N2O emissions of a mature Norway spruce (Picea abies) stand in the Black Forest (southwest Germany) as differentiated by the soil pattern

Abstract

Nitrous oxide is a greenhouse gas contributing to stratospheric ozone depletion with major sources that derive from soils. Most measurements were performed at well‐aerated or anaerobic sites, excluding common hydromorphic soils (e.g., Gleysols). The main thesis of this study was that the intermediate aeration of such soils promotes N2O emissions. The investigated catena “Wildmooswald,” which is little more than 200 m long, includes common temperate forest soils (n = 7) of three aeration categories (Cambisols, Gleysols, and Histosol). The influence of fluctuating water tables of the Gleysols led to distinctively higher N2O release compared to the Cambisol within the same mature Norway spruce ecosystem.
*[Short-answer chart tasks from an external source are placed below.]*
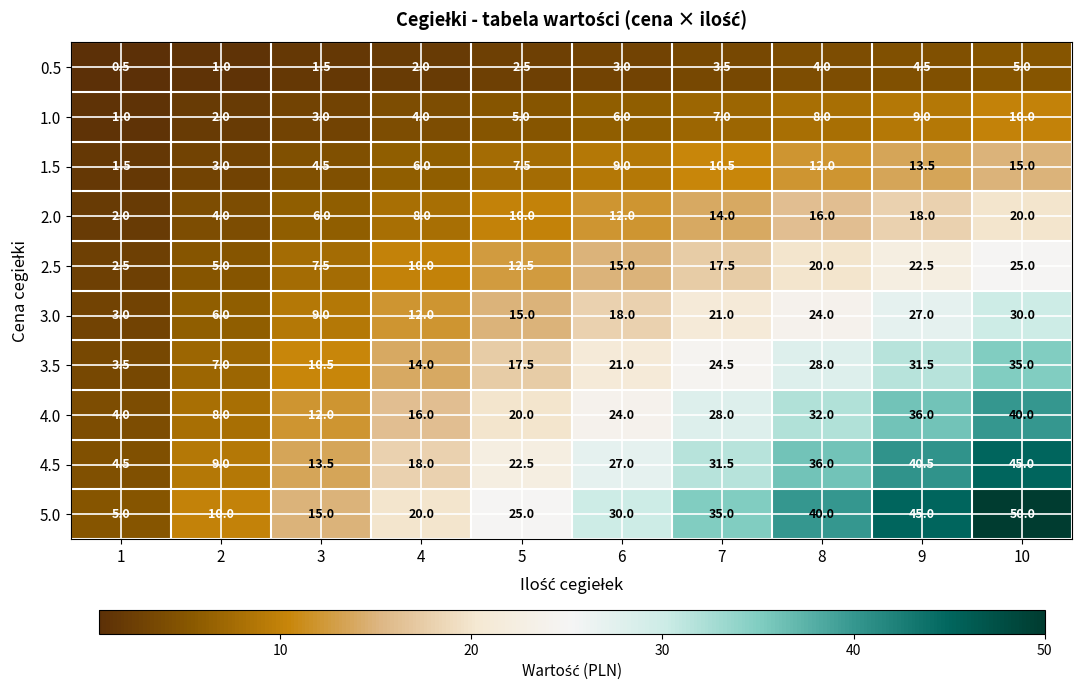

At which category does the chart reach its peak across all series?

10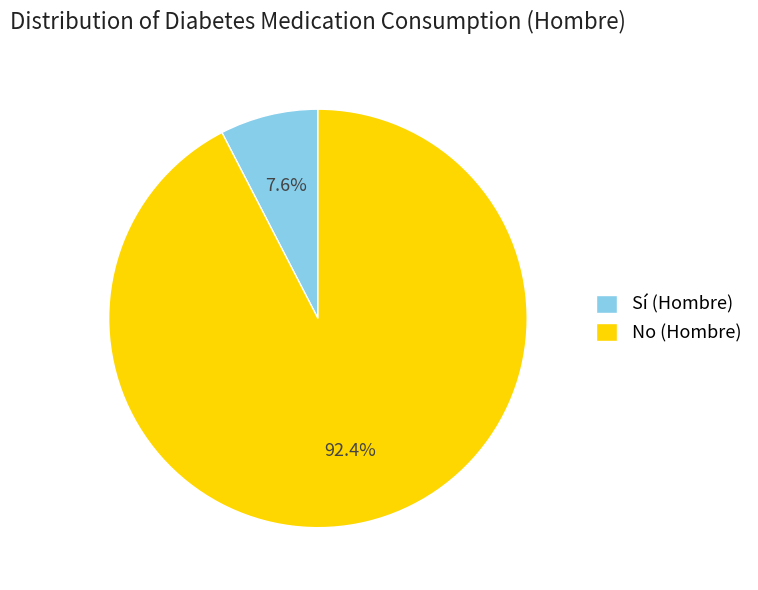

Which has a higher value, No (Hombre) or Sí (Hombre)?

No (Hombre)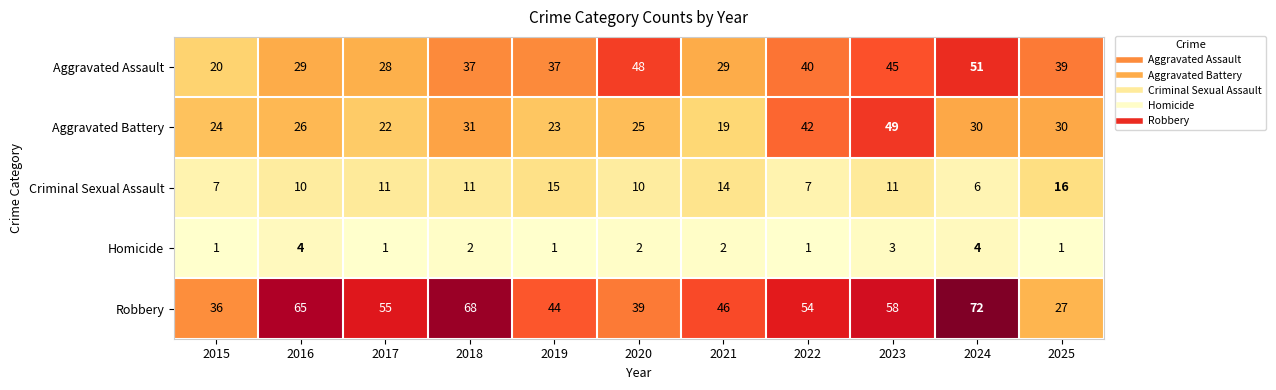

Rank the series by their average value, from lowest to highest.

Homicide, Criminal Sexual Assault, Aggravated Battery, Aggravated Assault, Robbery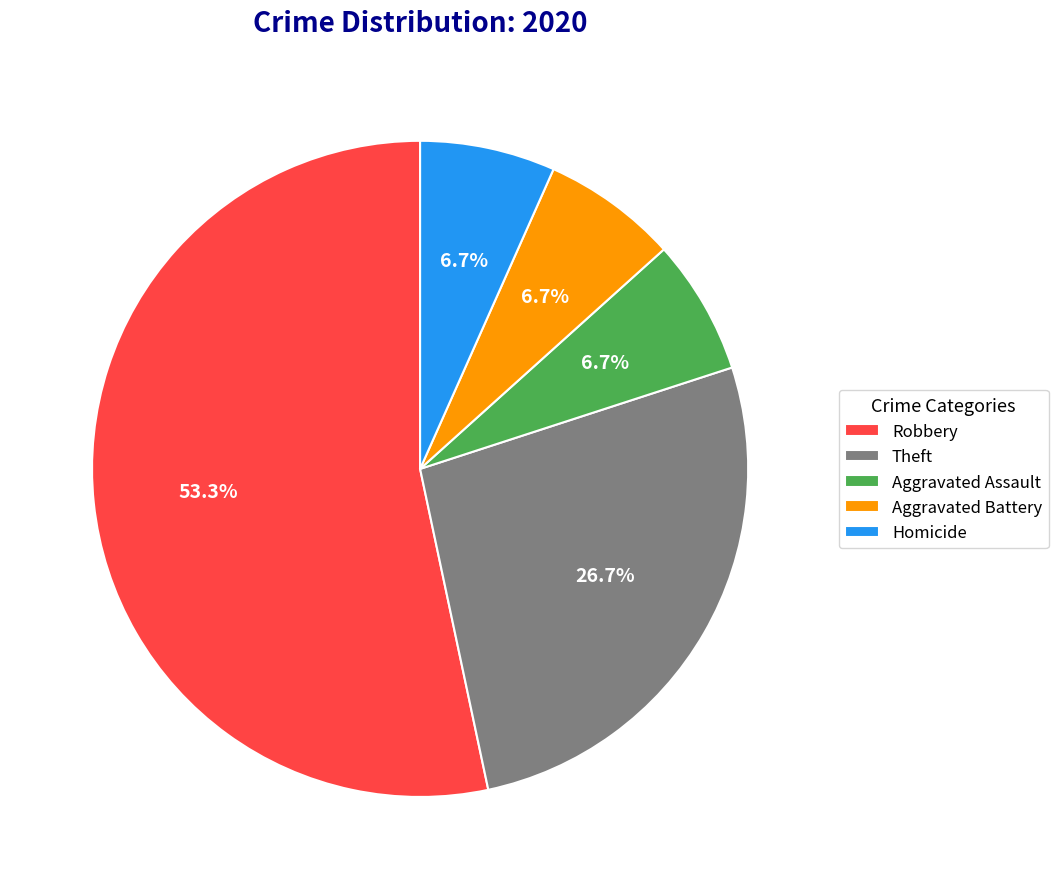

To the nearest percent, what is the difference between the Theft and Aggravated Battery slice percentages?

20%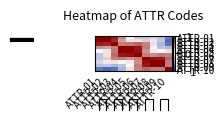

Rank the series at ATTR-09 from highest to lowest value.

ATTR-09, ATTR-08, ATTR-07, ATTR-06, ATTR-10, ATTR-05, ATTR-02, ATTR-04, ATTR-01, ATTR-03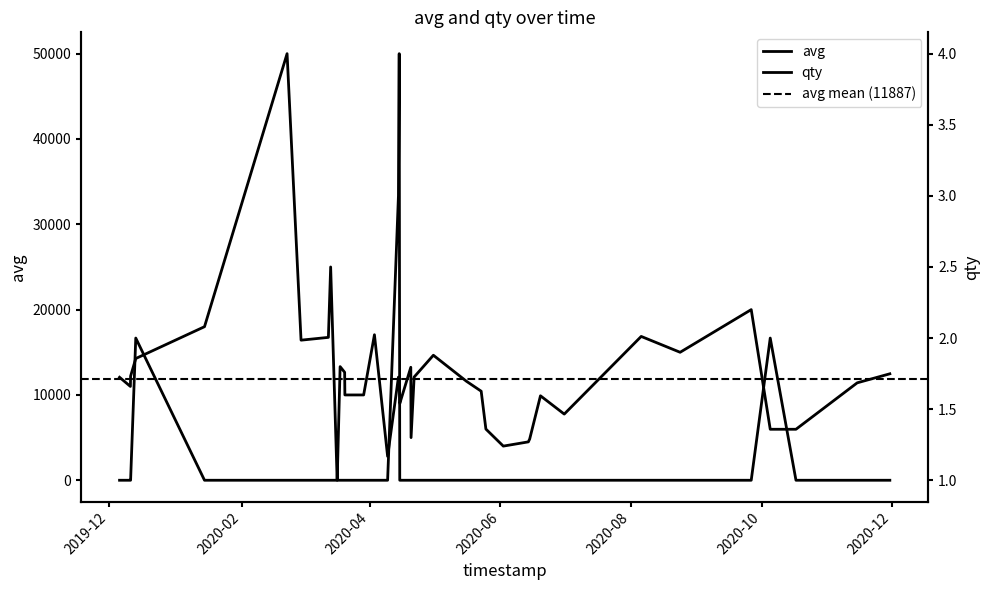

What is the sum of all qty values?

47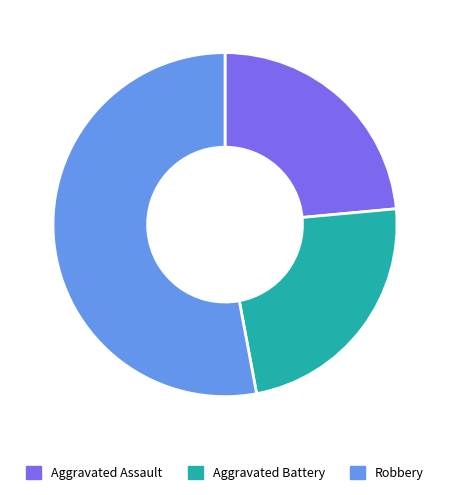

Which slice is the largest?

Robbery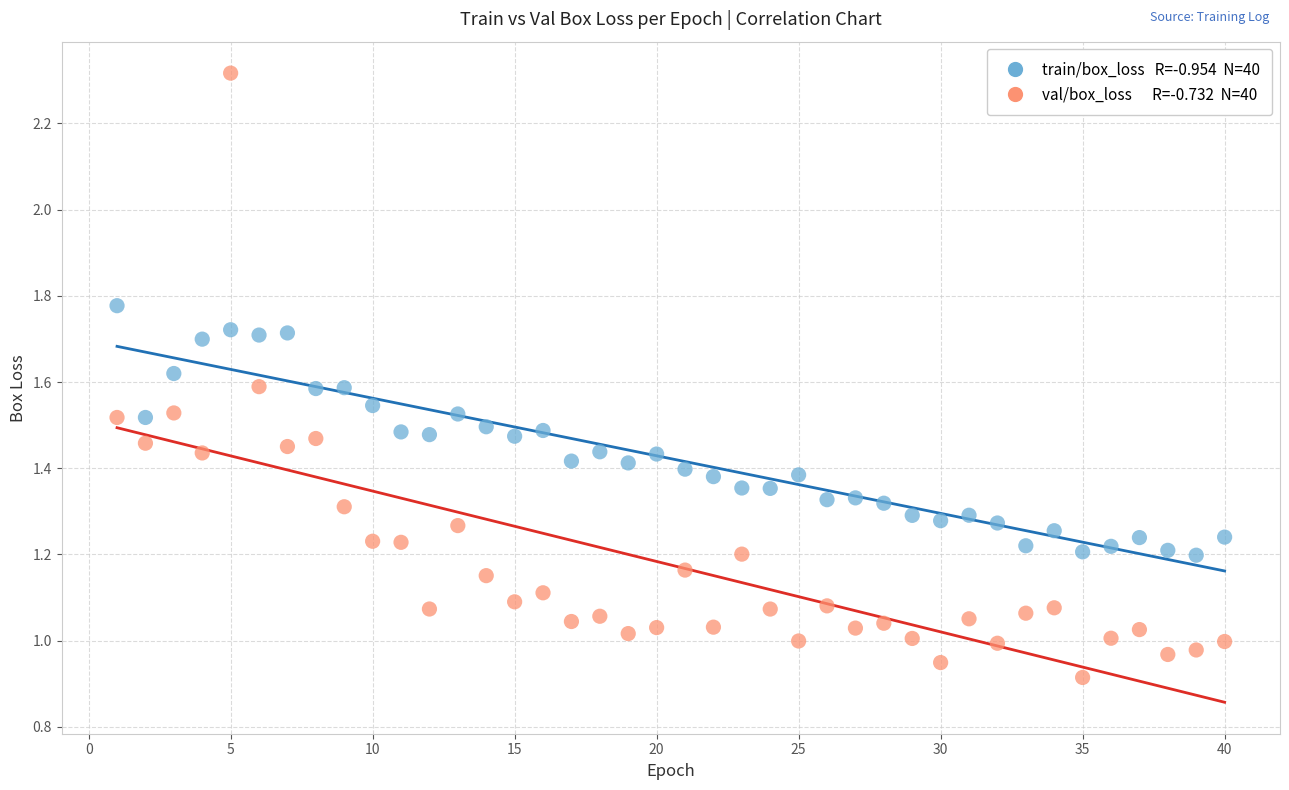

Across all data points, what is the range of X values (max minus min)?

39.0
Even a stable “hot spot” of N2O emissions was detected at a Histosol, where artificial drainage created a redox environment comparable to the Gleysols. Ranking the soils according to emission rate results in fairly regular doubling steps; for example, mean annual flux rates in kg N ha−1 yr−1 for the 2.5 years of measurements were −0.1, 0.4, 1.0, 1.9/1.9, 3.2, and 6.4 for Fibric Histosol, Chromic Cambisol, Endoskeletic Cambisol, Histic Gleysol 1/2, Humic Gleysol, and Sapric Histosol, respectively. The annual emission rates (0.93 kg N ha−1 yr−1) of the predominant Cambisols (63.4% of the area) are comparable to other studies, but only 34.3% of intermediately aerated soils led to a redoubling of the average to 1.86 kg N ha−1 yr−1, which is clearly higher than previously presented from temperate forests. Therefore N2O releases of soils are underestimated if soils having intermediate aeration conditions are left unconsidered.